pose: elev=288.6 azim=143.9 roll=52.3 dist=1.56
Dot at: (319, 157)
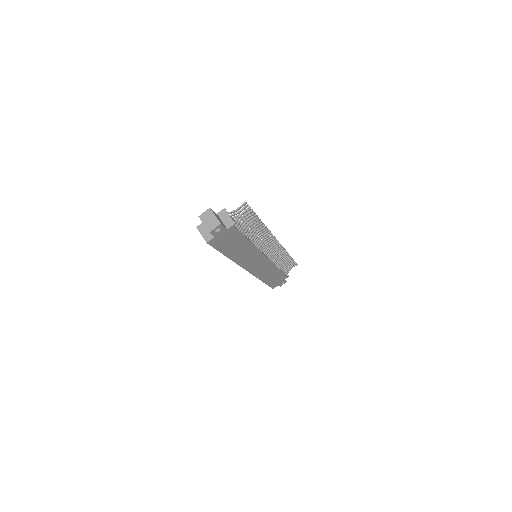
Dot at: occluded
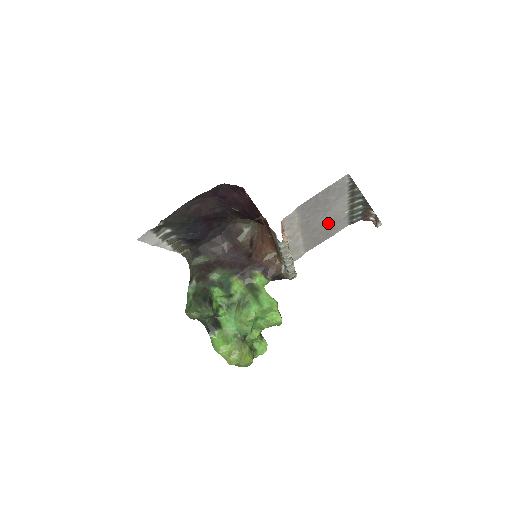
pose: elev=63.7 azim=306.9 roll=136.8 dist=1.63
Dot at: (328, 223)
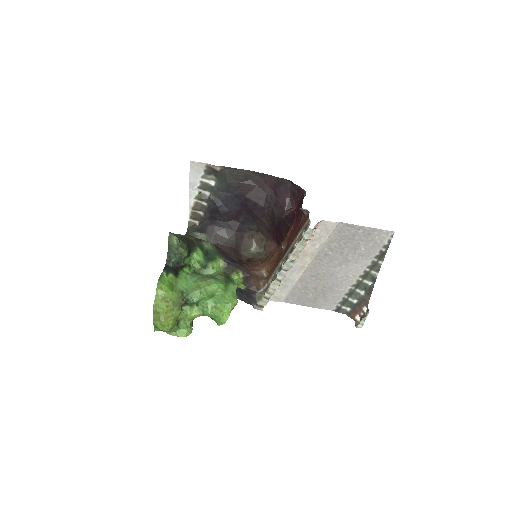
Dot at: (330, 282)
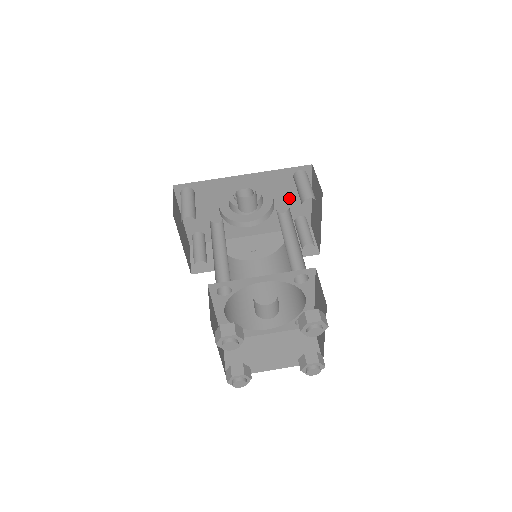
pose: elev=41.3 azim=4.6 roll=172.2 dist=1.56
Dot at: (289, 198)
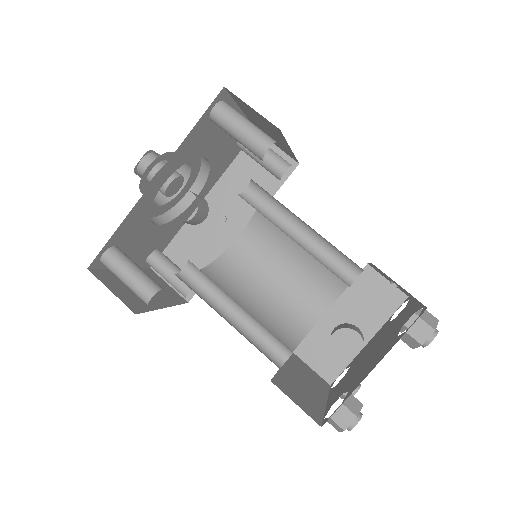
Dot at: (219, 138)
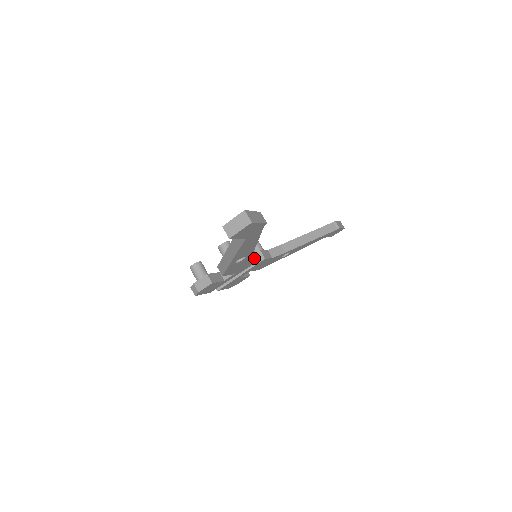
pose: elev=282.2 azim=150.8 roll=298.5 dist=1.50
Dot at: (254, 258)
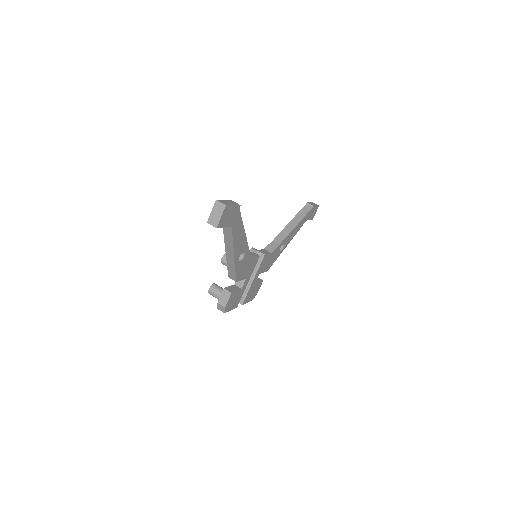
Dot at: (254, 256)
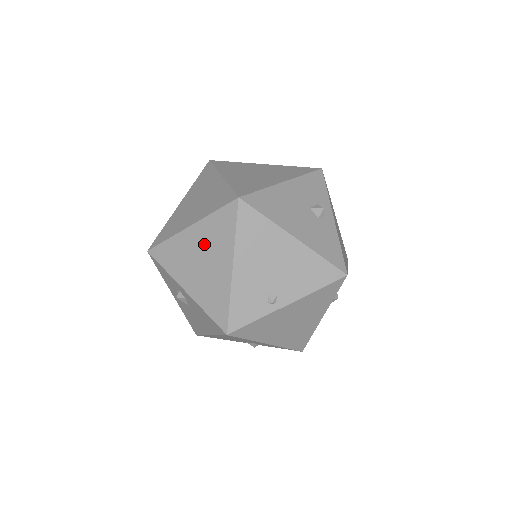
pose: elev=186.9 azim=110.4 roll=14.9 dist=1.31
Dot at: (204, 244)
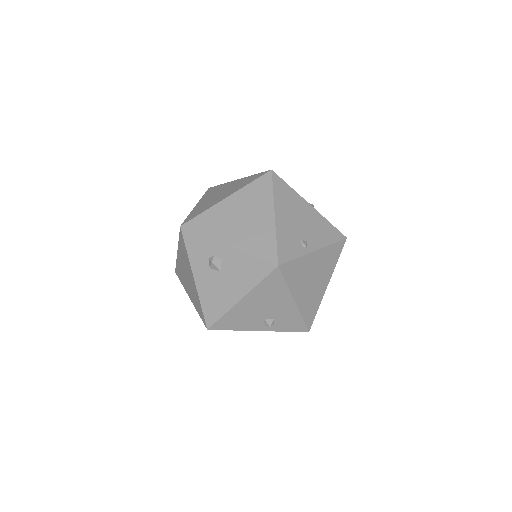
Dot at: (244, 206)
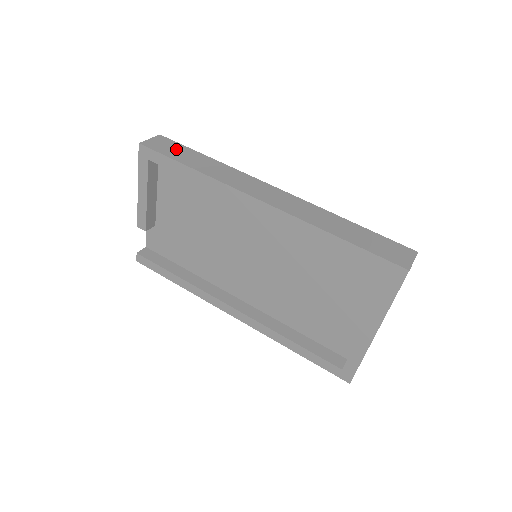
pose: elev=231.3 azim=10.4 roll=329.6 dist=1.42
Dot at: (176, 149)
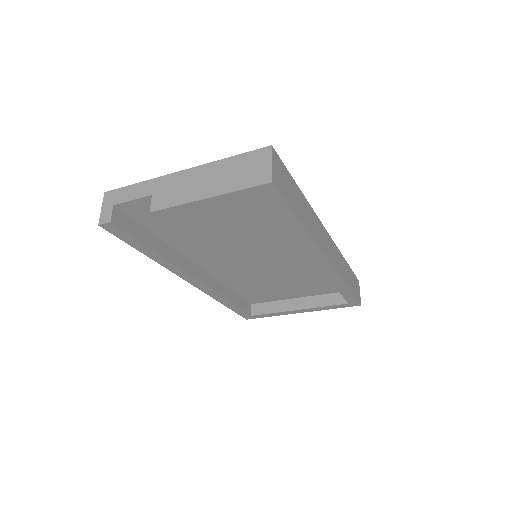
Dot at: (288, 184)
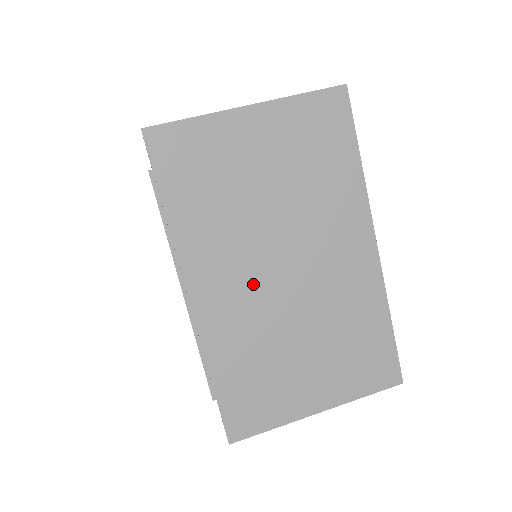
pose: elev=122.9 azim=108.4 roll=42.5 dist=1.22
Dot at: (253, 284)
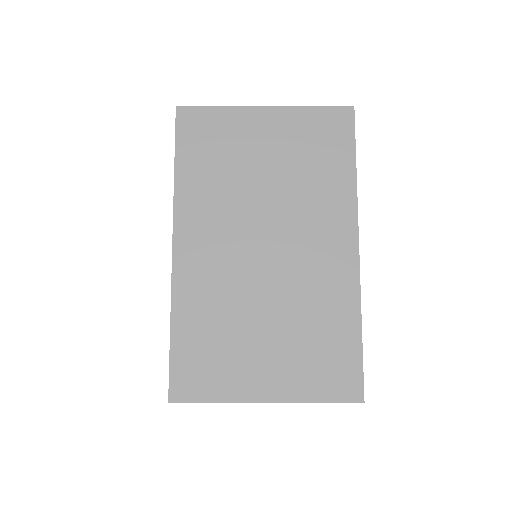
Dot at: (232, 252)
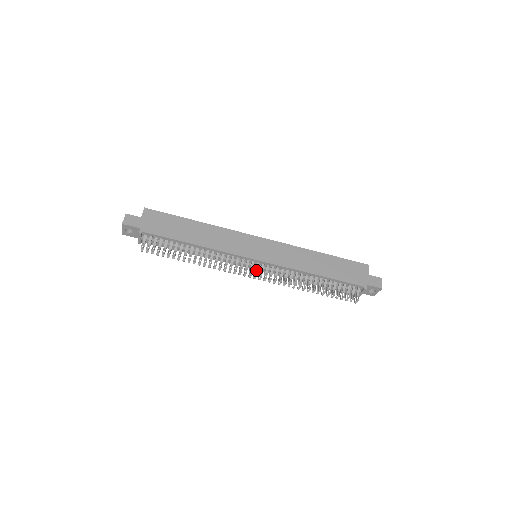
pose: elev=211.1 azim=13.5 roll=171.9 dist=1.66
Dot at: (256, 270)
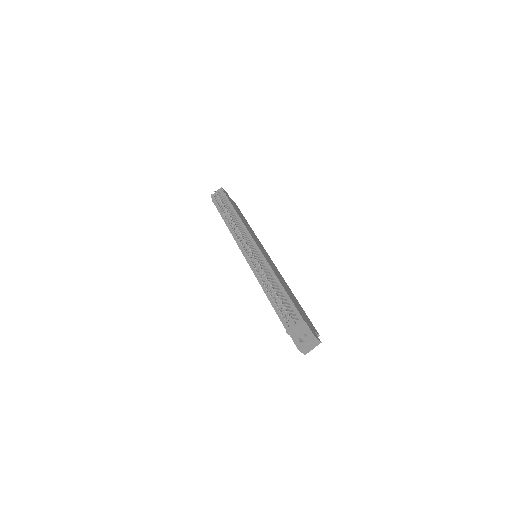
Dot at: (250, 247)
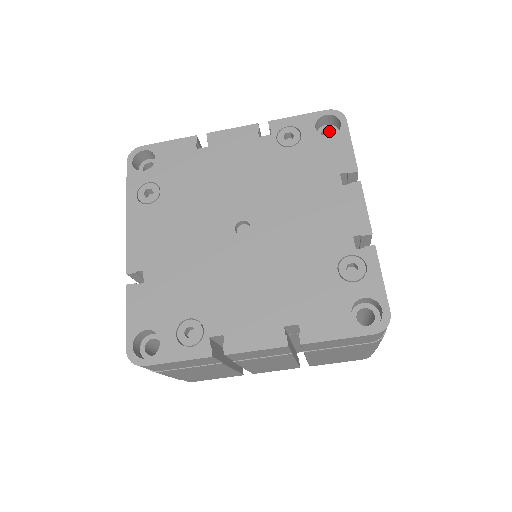
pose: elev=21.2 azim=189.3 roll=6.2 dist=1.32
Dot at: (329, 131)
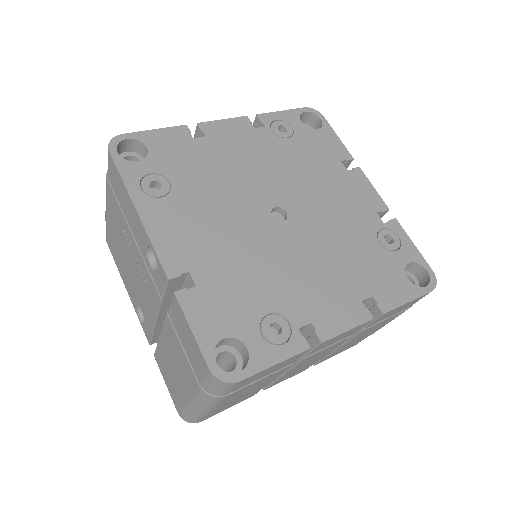
Dot at: occluded
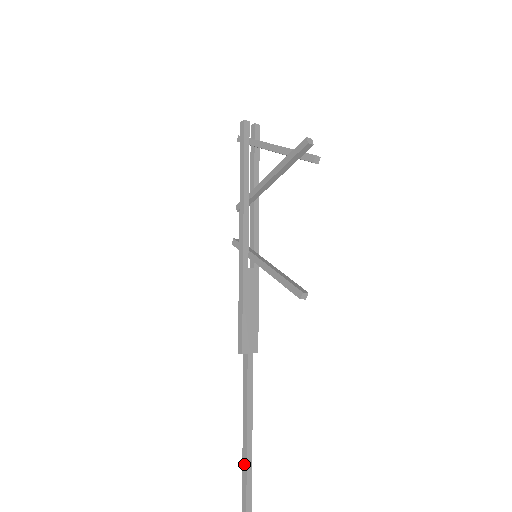
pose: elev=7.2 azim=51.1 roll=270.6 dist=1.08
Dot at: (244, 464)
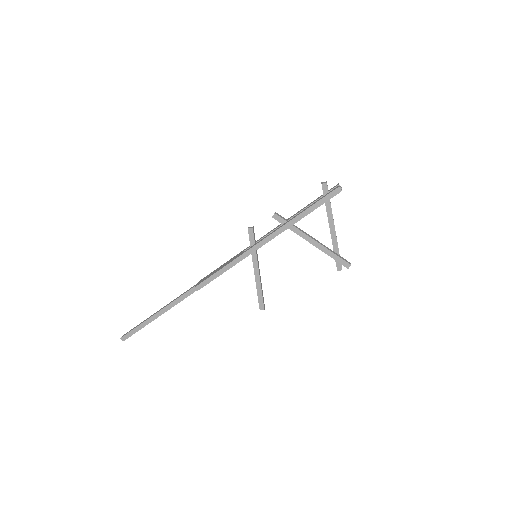
Dot at: (144, 324)
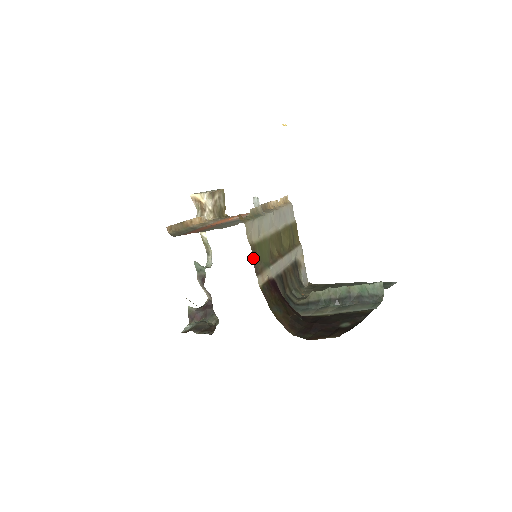
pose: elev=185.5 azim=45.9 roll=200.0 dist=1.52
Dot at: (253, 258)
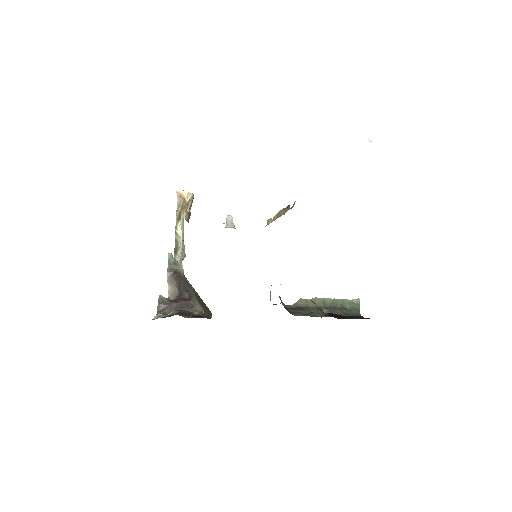
Dot at: occluded
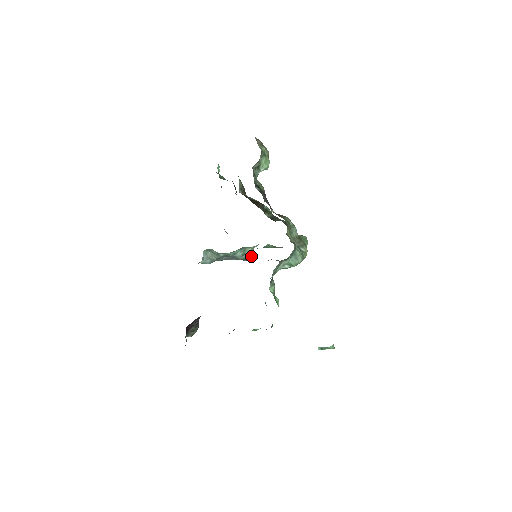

----

Can you write out every entry above line for line, with the pictures left out?

pose: elev=288.6 azim=143.9 roll=52.3 dist=1.56
Dot at: (319, 157)
Dot at: occluded
pose: elev=63.7 azim=306.9 roll=136.8 dist=1.63
Dot at: (328, 223)
Dot at: (330, 282)
pose: elev=41.3 azim=4.6 roll=172.2 dist=1.56
Dot at: (289, 198)
Dot at: (219, 138)
pose: elev=282.2 azim=150.8 roll=298.5 dist=1.50
Dot at: (254, 258)
Dot at: (254, 256)
pose: elev=186.9 azim=110.4 roll=14.9 dist=1.31
Dot at: (204, 244)
Dot at: (244, 206)
pose: elev=231.3 azim=10.4 roll=329.6 dist=1.42
Dot at: (176, 149)
Dot at: (288, 184)
pose: elev=122.9 azim=108.4 roll=42.5 dist=1.22
Dot at: (253, 284)
Dot at: (232, 252)
pose: elev=211.1 azim=13.5 roll=171.9 dist=1.66
Dot at: (256, 270)
Dot at: (250, 247)
pose: elev=21.2 azim=189.3 roll=6.2 dist=1.32
Dot at: (329, 131)
Dot at: occluded
pose: elev=7.2 azim=51.1 roll=270.6 dist=1.08
Dot at: (244, 464)
Dot at: (144, 324)
pose: elev=185.5 azim=45.9 roll=200.0 dist=1.52
Dot at: (253, 258)
Dot at: occluded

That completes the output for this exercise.